Testing VPN Connectivity

Test the 1NCE VPN Service with a 1NCE SIM Setup.

There are many ways how to test and verify the 1NCE VPN Service. The methods of test also depend on the kind of IoT device used with the 1NCE SIM. For prototyping setups a Raspberry PI with a cellular modem can be used. Testing ICMP PING requests is the easiest way to test the server-device connection. More encompassing testing can be done by establishing a TCP, UDP or SSH connection from the OpenVPN client endpoint towards a device.

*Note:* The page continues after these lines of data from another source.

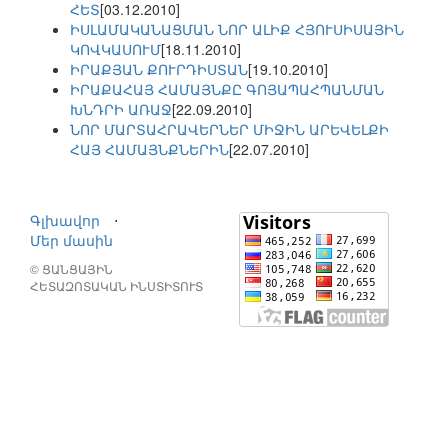
ՀԵՏ
[03.12.2010]
ԻՍԼԱՄԱԿԱՆԱՑՄԱՆ ՆՈՐ ԱԼԻՔ ՀՅՈՒՍԻՍԱՅԻՆ
ԿՈՎԿԱՍՈՒՄ
[18.11.2010]
ԻՐԱՔՅԱՆ ՔՈՒՐԴԻՍՏԱՆ
[19.10.2010]
ԻՐԱՔԱՀԱՅ ՀԱՄԱՅՆՔԸ ԳՈՅԱՊԱՀՊԱՆՄԱՆ
ԽՆԴՐԻ ԱՌԱՋ
[22.09.2010]
ՆՈՐ ՄԱՐՏԱՀՐԱՎԵՐՆԵՐ ՄԻՋԻՆ ԱՐԵՎԵԼՔԻ
ՀԱՅ ՀԱՄԱՅՆՔՆԵՐԻՆ
[22.07.2010]
Գլխավոր
⋅
Մեր մասին
© ՑԱՆՑԱՅԻՆ
ՀԵՏԱԶՈՏԱԿԱՆ ԻՆՍՏԻՏՈՒՏ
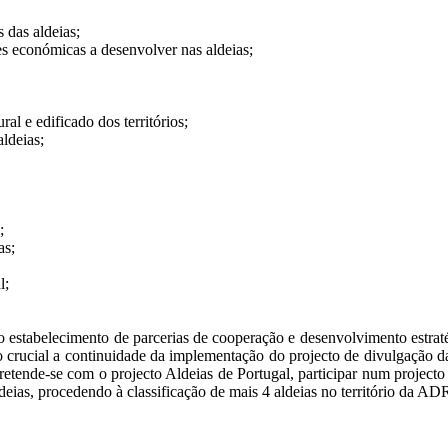
 das aldeias;
es económicas a desenvolver nas aldeias;
al e edificado dos territórios;
ldeias;
;
as;
l;
tabelecimento de parcerias de cooperação e desenvolvimento estratég
 crucial a continuidade da implementação do projecto de divulgação d
, pretende-se com o projecto Aldeias de Portugal, participar num proj
deias, procedendo à classificação de mais 4 aldeias no território da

Please note that for all connectivity tests terminating in a device with a 1NCE SIM, the device needs to be connected to the mobile cellular network and show the online status with a open, active PDP data session. This can be verified in through the CMP.

For the examples listed in this guide, the setup in the Figure below is used as reference setup.

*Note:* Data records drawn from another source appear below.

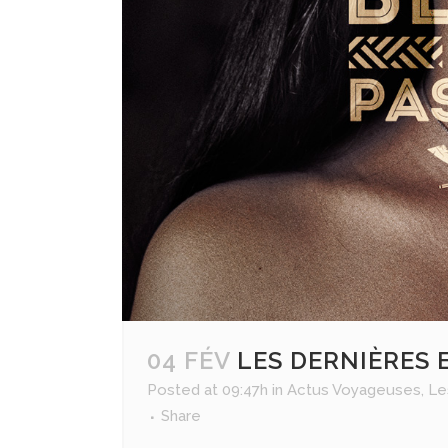
ALLEMAGNE
BELGIQUE
FRANCE
PAYS BASQUE
ESPAGNE
PORTUGAL
ITALIE
ALBANIE
MALTE
04 FÉV
LES DERNIÈRES 
Posted at 09:47h
in
Actus Voyageuses
,
Le
Share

Using simple ICMP PING is a fast way of testing a connection between a device and the VPN client server-side. On a server, this test can be done from most Command Line Interfaces. Tracing the traffic on the local VPN interface with the Wireshark tool can help to visualize the request and response traffic.

Mobile Originated

For testing the mobile originated connection, a mobile device with a 1NCE SIM can initiate a ICMP PING request towards the VPN client endpoint (10.65.x.1). A tool like Wireshark can be used to make the traffic on the VPN TUN interface visible. Please note that some server-side firewall configuration (e.g., Windows Firewall) might block incoming ICMP requests. Please disable or configure the firewall for testing. The blocked requests should still be visible in Wireshark on the TUN interface.

Mobile Terminated

Testing the mobile terminated traffic direction, ICMP PING requests need to be send from the VPN client over the TUN interface towards a active mobile device with a open PDP data session. Please note that the target IoT device needs to have the capability to respond to PING requests and the VPN client system needs to be able to receive the responses. Sending an ICMP PING request from the connected OpenVPN (10.65.x.1) client towards a connected 1NCE SIM device (e.g., 10.x.x.2) should trigger a response from the device. Ensure that the server-side routing and firewall are setup correctly to accept ICMP requests and direct the traffic to the VPN TUN interface.

Data Transfer

Dependent on the IoT device application or prototype setup, a connection/request originating from the application server (VPN client) can be established for testing. A simple setup with a Raspberry PI, a mobile modem with the 1NCE SIM and a locally running TCP server can serve as IoT device in this test case. From the VPN client (10.65.x.1) a TCP connection towards the Raspberry PI (e.g., 10.x.x.1) can be opened using a regular web browser of a tool like Postman.